'Existential Import' is a term so frequently bandied around (e.g. here and here) that it is worth explaining its correct meaning, and historical context. I have a complete discussion of it here, but it broadly amounts to this: In traditional logic, the sentence or categorial proposition consists of three parts: the predicate which is 'affirmed' or 'denied', the subject of the affirmation or denial, and the copula which signifies whether the predicate is affirmed or denied. The copula was thought to be signified by the verb 'is', (Latin: est). For example, in the proposition 'man is mortal', the verb 'is' signifies that the predicate 'mortal' is affirmed of the subject 'man'. Thus Mill writes
- Every proposition consists of three parts: the Subject, the Predicate, and the Copula. The predicate is the name [sic] denoting that which is affirmed or denied. The subject is the name denoting the person or thing which something is affirmed or denied of. The copula is the sign denoting that there an affirmation or denial (Mill, System of Logic).
What is now called a general existential proposition, such as 'some men are mortal' was then called a 'particular' proposition. It was not called 'existential', because it was not thought to be existential. A proposition of the form 'A exists' combines the subject 'A' with the verb 'exists'. Since (according to the traditional theory) every proposition consists of subject, predicate and copula, it follows that 'exists' must be a grammatical abbrevation of copula and predicate, and that it really stands for 'is existent' or something similar.
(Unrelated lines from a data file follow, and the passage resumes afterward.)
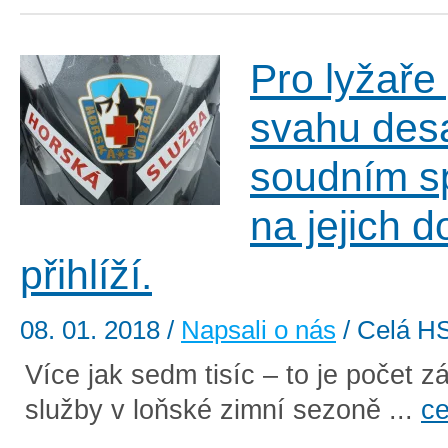
Pro lyžaře 
svahu desa
soudním s
na jejich 
přihlíží.
08. 01. 2018
/
Napsali o nás
/ Celá H
Více jak sedm tisíc – to je počet 
služby v loňské zimní sezoně ...
ce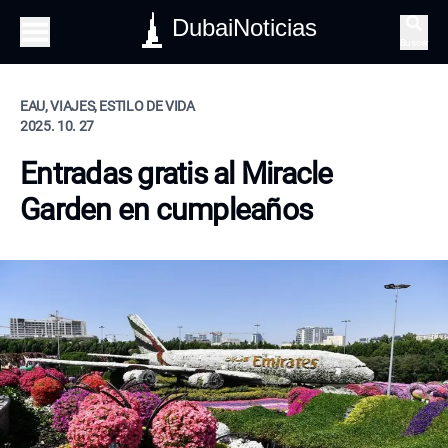
DubaiNoticias
Buscar
EAU, VIAJES, ESTILO DE VIDA
2025. 10. 27
Entradas gratis al Miracle
Garden en cumpleaños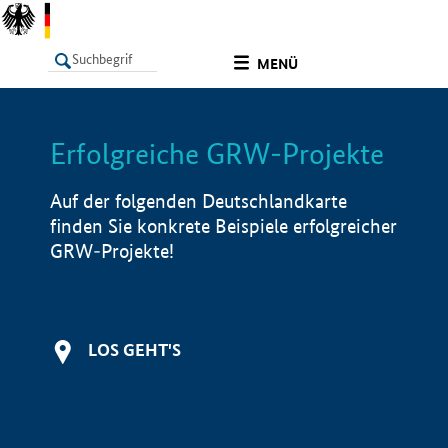
undefined
MENÜ
Erfolgreiche GRW-Projekte
LISTE
Filter
Info
Auf der folgenden Deutschlandkarte
finden Sie konkrete Beispiele erfolgreicher
GRW-Projekte!
LOS GEHT'S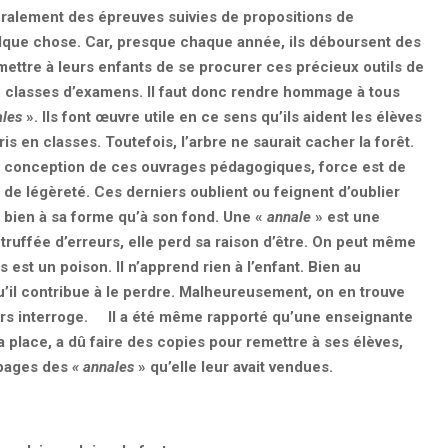
néralement des épreuves suivies de propositions de
elque chose. Car, presque chaque année, ils déboursent des
ttre à leurs enfants de se procurer ces précieux outils de
en classes d’examens. Il faut donc rendre hommage à tous
ales
». Ils font œuvre utile en ce sens qu’ils aident les élèves
is en classes. Toutefois, l’arbre ne saurait cacher la forêt.
 la conception de ces ouvrages pédagogiques, force est de
e de légèreté. Ces derniers oublient ou feignent d’oublier
si bien à sa forme qu’à son fond. Une «
annale
» est une
 truffée d’erreurs, elle perd sa raison d’être. On peut même
est un poison. Il n’apprend rien à l’enfant. Bien au
qu’il contribue à le perdre. Malheureusement, on en trouve
teurs interroge. Il a été même rapporté qu’une enseignante
a place, a dû faire des copies pour remettre à ses élèves,
 pages des
« annales
» qu’elle leur avait vendues.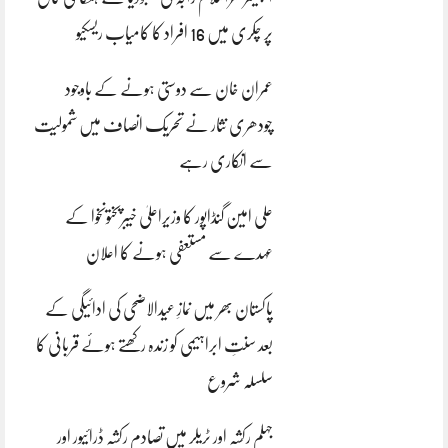
پر چکری میں 16 افراد کا کامیاب ریسکیو
عمران خان سے دوستی ہونے کے باوجود
چودھری نثار نے تحریک انصاف میں شمولیت
سے انکاری رہے
علی امین گنڈاپور کا وزیراعلیٰ خیبرپختونخوا کے
عہدے سے مستعفی ہونے کا اعلان
پاکستان بھر میں نمازِ عیدالاضحی کی ادائیگی کے
بعد سنتِ ابراہیمی کو زندہ رکھتے ہوئے قربانی کا
سلسلہ شروع
جہلم رکشہ اور ٹریلر میں تصادم رکشہ ڈرائیور اور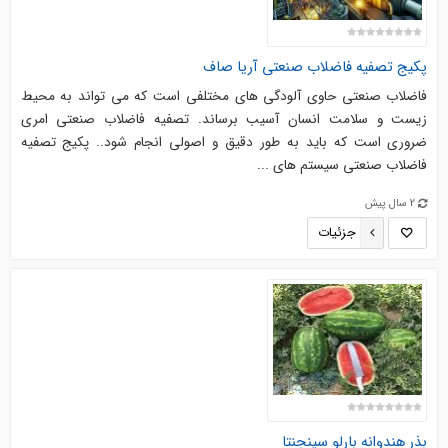
پکیج تصفیه فاضلاب صنعتی آریا صاف
فاضلاب صنعتی حاوی آلودگی های مختلفی است که می تواند به محیط
زیست و سلامت انسان آسیب برساند. تصفیه فاضلاب صنعتی امری
ضروری است که باید به طور دقیق و اصولی انجام شود.. پکیج تصفیه
فاضلاب صنعتی سیستم های ...
2 سال پیش
جزئیات
بذر هندوانه بارلو سینجنتا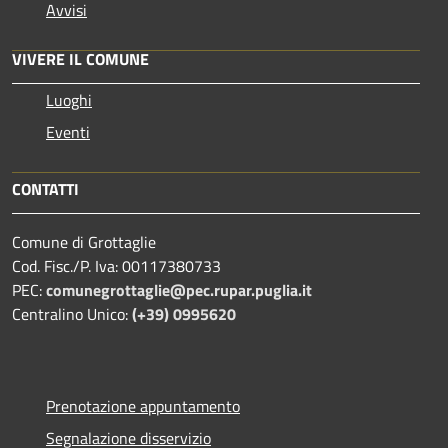
Avvisi
VIVERE IL COMUNE
Luoghi
Eventi
CONTATTI
Comune di Grottaglie
Cod. Fisc./P. Iva: 00117380733
PEC:
comunegrottaglie@pec.rupar.puglia.it
Centralino Unico:
(+39) 0995620
Prenotazione appuntamento
Segnalazione disservizio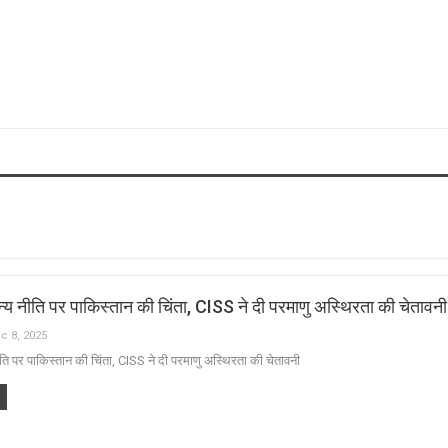
्य नीति पर पाकिस्तान की चिंता, CISS ने दी परमाणु अस्थिरता की चेतावनी
c 8, 2025
ति पर पाकिस्तान की चिंता, CISS ने दी परमाणु अस्थिरता की चेतावनी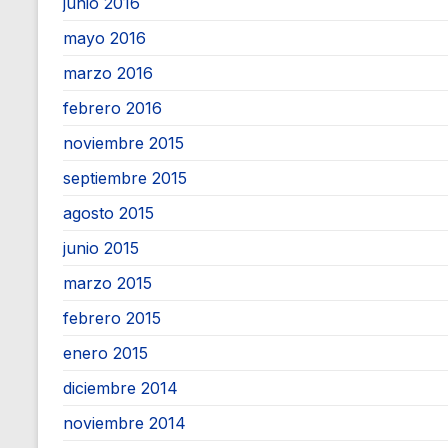
junio 2016
mayo 2016
marzo 2016
febrero 2016
noviembre 2015
septiembre 2015
agosto 2015
junio 2015
marzo 2015
febrero 2015
enero 2015
diciembre 2014
noviembre 2014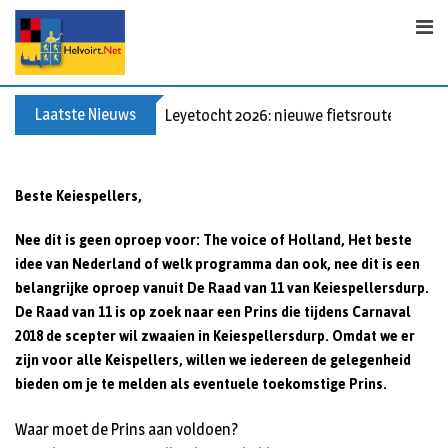
Skip
to
content
Laatste Nieuws
Leyetocht 2026: nieuwe fietsroutes
Beste Keiespellers,
Nee dit is geen oproep voor: The voice of Holland, Het beste
idee van Nederland of welk programma dan ook, nee dit is een
belangrijke oproep vanuit De Raad van 11 van Keiespellersdurp.
De Raad van 11 is op zoek naar een Prins die tijdens Carnaval
2018 de scepter wil zwaaien in Keiespellersdurp. Omdat we er
zijn voor alle Keispellers, willen we iedereen de gelegenheid
bieden om je te melden als eventuele toekomstige Prins.
Waar moet de Prins aan voldoen?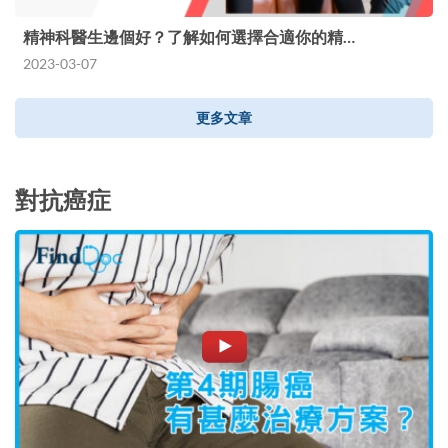
精神科醫生邊個好？了解如何選擇合適你的精…
2023-03-07
更多文章
對抗癌症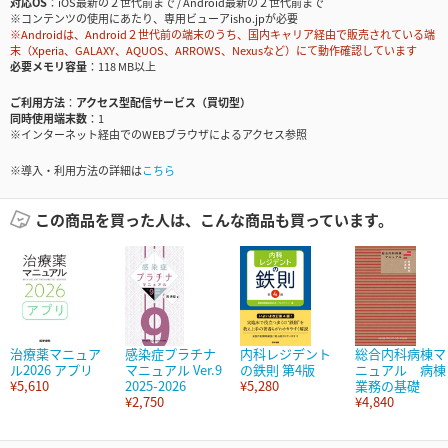
対応OS
iOS最新の２世代前まで / Android最新の２世代前まで
※コンテンツの使用にあたり、専用ビューアisho.jpが必要
※Androidは、Android２世代前の端末のうち、国内キャリア経由で販売されている端
末（Xperia、GALAXY、AQUOS、ARROWS、Nexusなど）にて動作確認しています
必要メモリ容量
118 MB以上
ご利用方法
アクセス型配信サービス（買切型）
同時使用端末数
1
※インターネット経由でのWEBブラウザによるアクセス参照
※導入・利用方法の詳細は
こちら
この商品を買った人は、こんな商品も買っています。
治療薬マニュア
感染症プラチナ
内科レジデント
総合内科病棟マ
ル2026 アプリ
マニュアル Ver.9
の鉄則 第4版
ニュアル 病棟
¥5,610
2025-2026
¥5,280
業務の基礎
¥2,750
¥4,840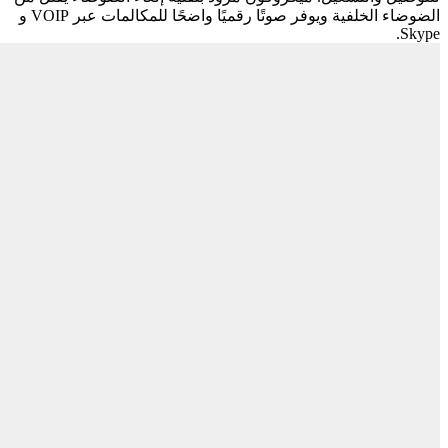
الضوضاء الخلفية ويوفر صوتًا رقميًا واضحًا للمكالمات عبر VOIP و
Skype.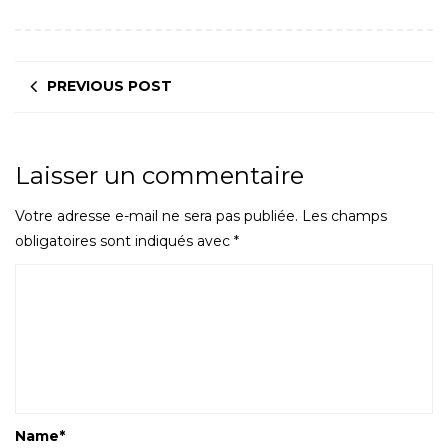
PREVIOUS POST
Laisser un commentaire
Votre adresse e-mail ne sera pas publiée.
Les champs
obligatoires sont indiqués avec
*
Name
*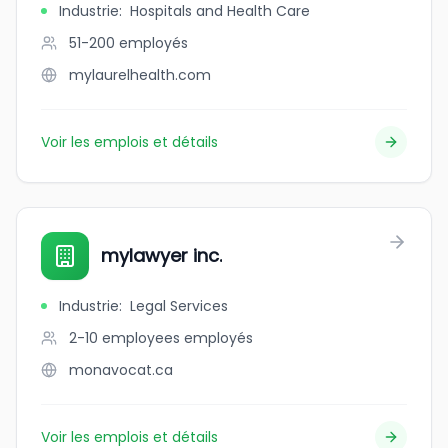
Industrie
:
Hospitals and Health Care
51-200
employés
mylaurelhealth.com
Voir les emplois et détails
mylawyer inc.
Industrie
:
Legal Services
2-10 employees
employés
monavocat.ca
Voir les emplois et détails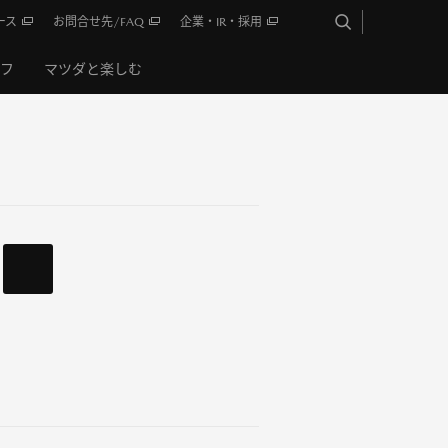
ース
お問合せ先/FAQ
企業・IR・採用
イフ
マツダと楽しむ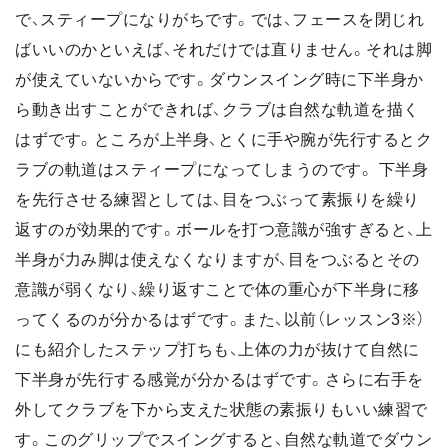
で、スティープになりがちです。では、フェースを閉じれ
ばいいのかといえば、それだけでは直りません。それは脚
が使えていないからです。ダウンスイング時に下半身か
ら動き出すことができれば、クラブは自然な軌道を描く
はずです。ところが上半身、とくに手や腕が先行するとク
ラブの軌道はスティープになってしまうのです。 下半身
を先行させる練習としては、目をつぶって素振りを繰り
返すのが効果的です。ボールを打つ意識が強すぎると、上
半身が力み脚は使えなくなりますが、目をつぶるとその
意識が弱くなり、繰り返すことで体の重心が下半身に移
ってくるのが分かるはずです。また、以前（レッスン3※）
にも紹介したステップ打ちも、上体の力が抜けて自然に
下半身が先行する感覚が分かるはずです。さらに右手を
外してクラブを下から支えた状態の素振りもいい練習で
す。このグリップでスイングすると、自然な軌道でダウン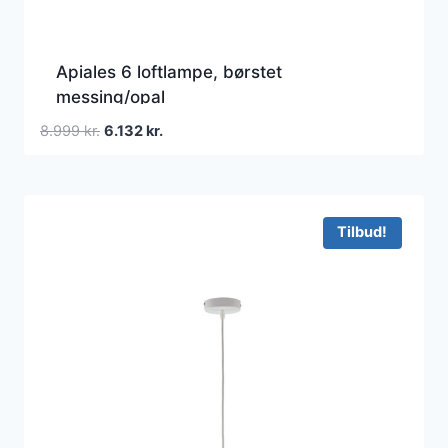
Apiales 6 loftlampe, børstet
messing/opal
Den
Den
8.999
kr.
6.132
kr.
oprindelige
aktuelle
pris
pris
var:
er:
8.999 kr..
6.132 kr..
Tilbud!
If so, it is not the copula 'is' that signifies existence, but the adjective 'existent'.
The question of 'existential import' was traditionally whether a 'particular' proposition such as 'some mountains are golden' implies the corresponding 'existential' proposition 'golden mountains exist'. Mill argued that it does not.
- That the employment of [the word 'is'] as a copula does not necessarily include the affirmation of existence, appears from such a proposition as this: A centaur is a fiction of the poets; where it cannot be possibly implied that a centaur exists, since the proposition itself expressly asserts that the thing has no real existence. (System of Logic I.iv.1)
Note that this section is called 'Of the Import of Propositions', from which, perhaps, the term 'existential import' derives. There is another discussion of the question in Joyce's manual of traditional logic here.
Note also that the distinction between particular (Some A is B) and existential (Some A-B exists) also corresponds to the distinction made by Alexius Meinong in Chapter III of his master work 'On Assumptions', between being so or 'Sosein', and being or 'Sein'. This is not to be confused with his distinction between 'subsistence' and 'existence'.